Going to the doctor, the pharmacy and the ER
For regular doctor visits, when you go to the doctor, you show your carte vitale, which is put in a special reader. Since doctors can set their own rates — the government does not control them, it only sets a maximum amount beyond which it won’t reimburse — you pay for the appointment at the end. Your payment is reimbursed by the sécu at the going percentage, and the sécu transmits the details to your supplemental insurer, who then reimburses the rest per your policy — all electronically and automatically, direct to your bank account if/when you give your account details. (As a tangent, bank accounts are highly secure in France, and so it’s quite safe to give out a “deposit permission”. No one can take money from an account if all they have is the deposit info.)

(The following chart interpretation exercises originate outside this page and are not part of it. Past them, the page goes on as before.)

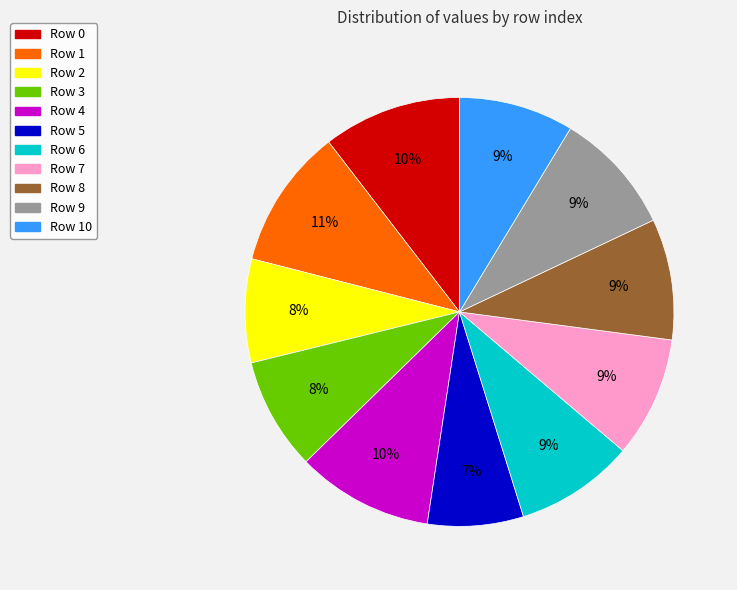

To the nearest percent, what portion does Row 1 represent?

11%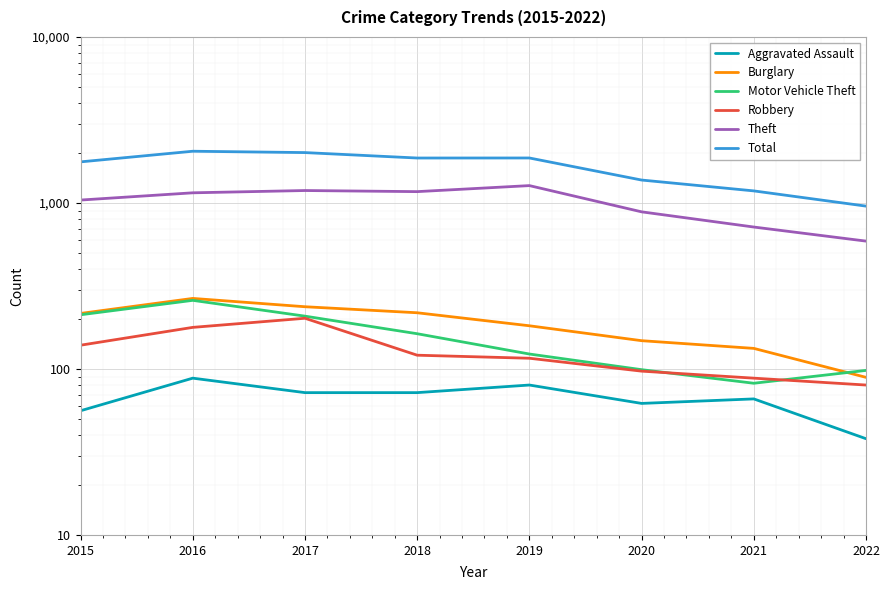

Between 2019 and 2020, which is larger?

2019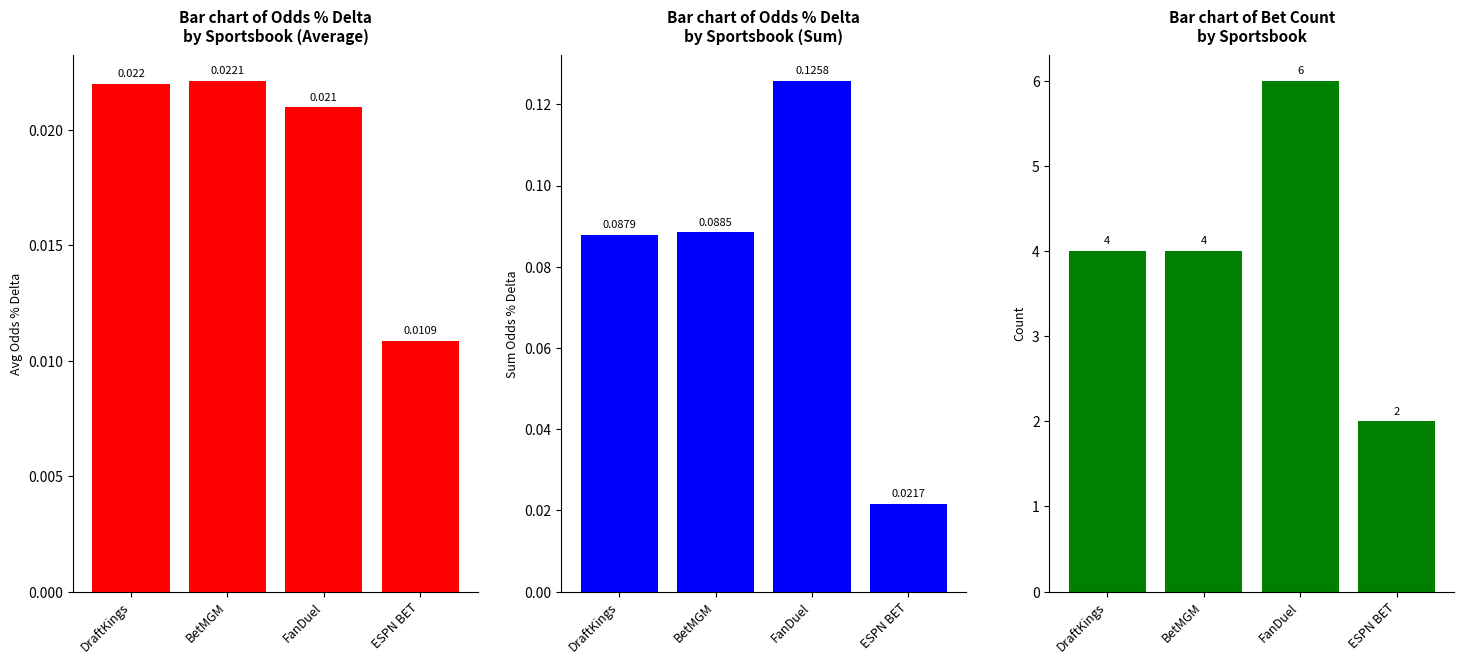

How many groups of bars are there?

4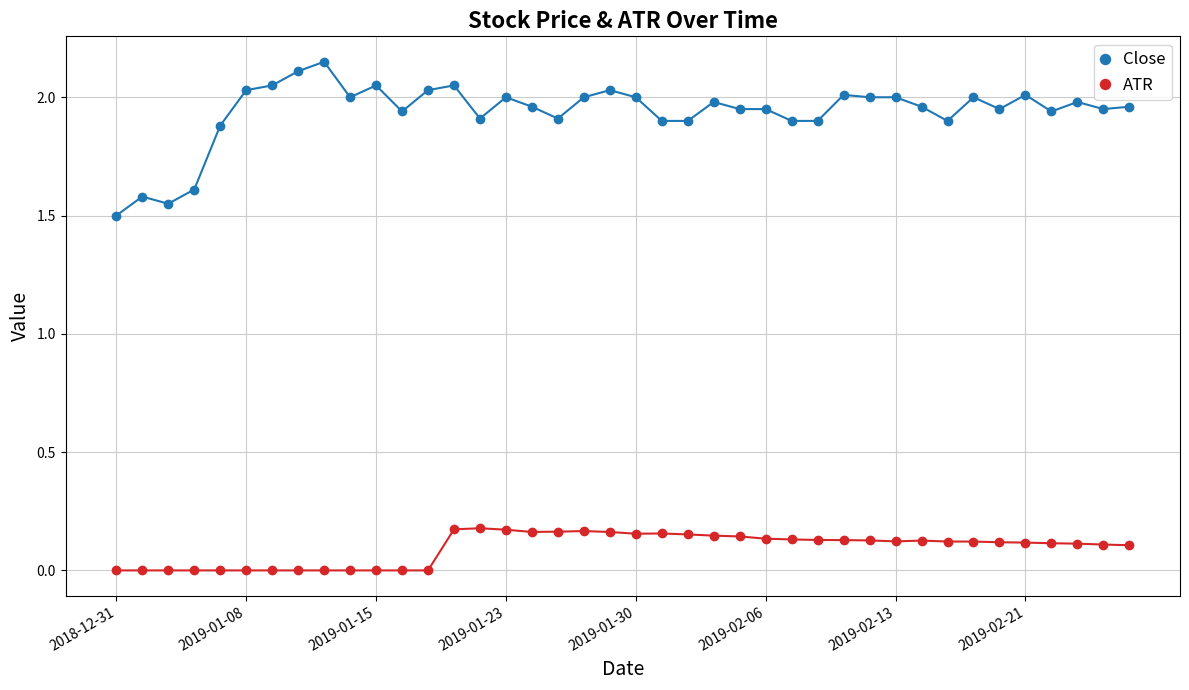

What is the lowest value of the Close series?

1.5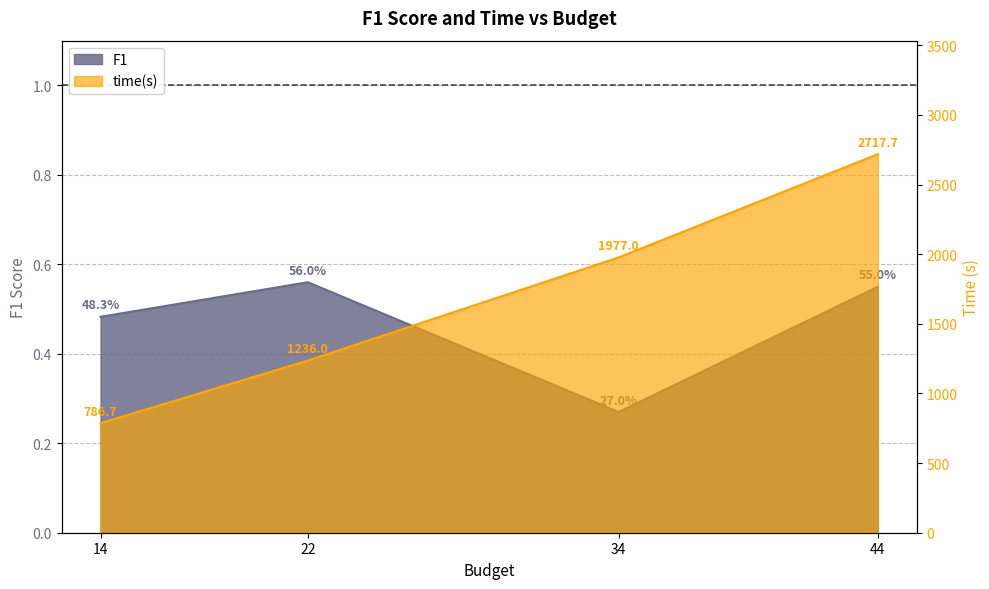

How many data points in time(s) are above 1976?

2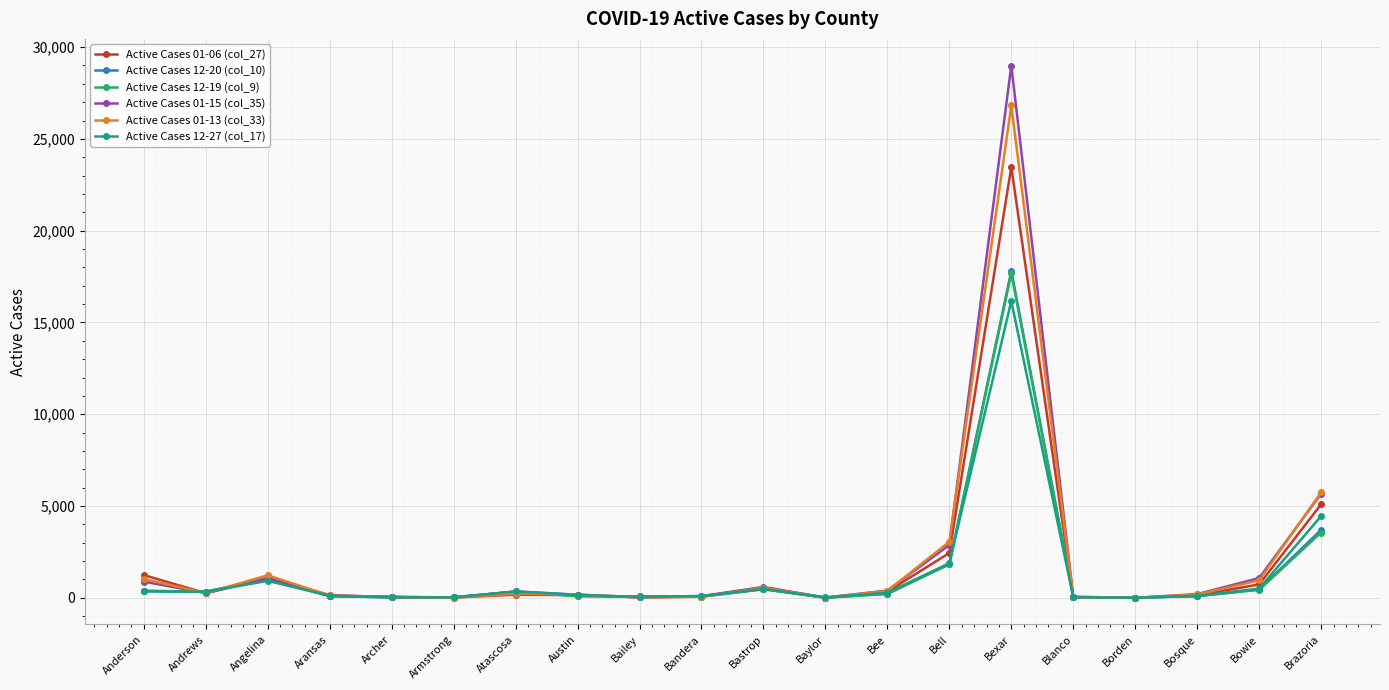

What is the difference between the highest and lowest values at Bexar?

12834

When you go to a pharmacy, you again show your carte vitale. If you’ve been to the pharmacy before and they have your supplemental insurance information on record, you don’t need to show it again since they link it with your carte vitale. Since prescription medication prices are set by the government, if your supplemental insurance covers them at 100% beyond sécu rates, you won’t have to pay anything. At all. It’s processed automatically. (This is a VERY weird sensation when you’re an American and used to paying — 10 years later and I’m still not used to being given a bag of medication and just walking out.)

For emergency care, an example: three years ago I fell off my mountain bike and nearly broke my ankle. I had to call an emergency number. The firemen — they’re also trained EMTs here and so answer medical emergencies as well as fires — took me to the closest hospital. I was evaluated immediately on arrival. Only once they saw that I was at no immediate risk did the hospital ask me for my carte vitale. The firemen/EMTs hadn’t asked me for anything; they gave the hospital whatever information they needed. I had some X-rays and the wound was cleaned, then I was told to go to my general practitioner for follow-up, and I was sent home.

That was it. No bill. I was given copies of my X-rays and the doctors’ evaluations to show my GP, but nothing more.

My GP then prescribed physical therapy, an ankle brace, and pain medication. All of it was covered at 100%, and the only thing I had to “pay” for was the doctor’s appointment — as described earlier, it was automatically reimbursed 100%.

Paperwork and prices
To show how basic care is documented, I took a photo of my latest sécu and private health insurance reimbursement statements, along with a shot of my carte vitale so you can see what it’s like.

For information, my GP charges 22 euros. A specialist I go to regularly for my preexisting condition (covered 100%, because there’s no concept of “preexisting condition” in France) charges 45 euros. A packet of ten 500mg aspirin costs about 3 euros over-the-counter; it’s free when prescribed. A three-month supply of the Pill costs 27 euros. (The Pill is one of the only prescription medications not to be covered by sécu, so we do pay out of pocket for that — it’s the only prescription med I’ve ever had to pay for.) I don’t know what ER/hospital stays are charged because mine have always been entirely covered.

My supplemental health insurance costs me 20 euros a month. The national health insurance is paid as part of employer taxes; in my case, my employer pays 320 euros a month. That amount is paid directly to national health care, my salary is not affected. Everyone, not just employees, enrolled in sécu is covered, and as you can see from my case, you don’t have to be a French citizen in order to be able to enroll — you just have to work or study in France.

The only thing I have to worry about is having my carte vitale on me. If I don’t have it, it doesn’t matter, I’ll still be covered — I’ve been able to return to a doctor/laboratory/hospital (yeah, I’ve been around) with my card after minor emergencies when I hadn’t had my card on me at the time, no questions asked. I don’t have to worry how much anything costs. I don’t have to avoid doing sports out of the fear I might hurt myself and lose insurance coverage. I don’t have to worry about being able to afford medication. In the 10 years I’ve been in France, my health has honestly become something I only ever think about when I’m ill or injured, and even then all I need to do is call my doctor. I’ve always been able to get an appointment the same day.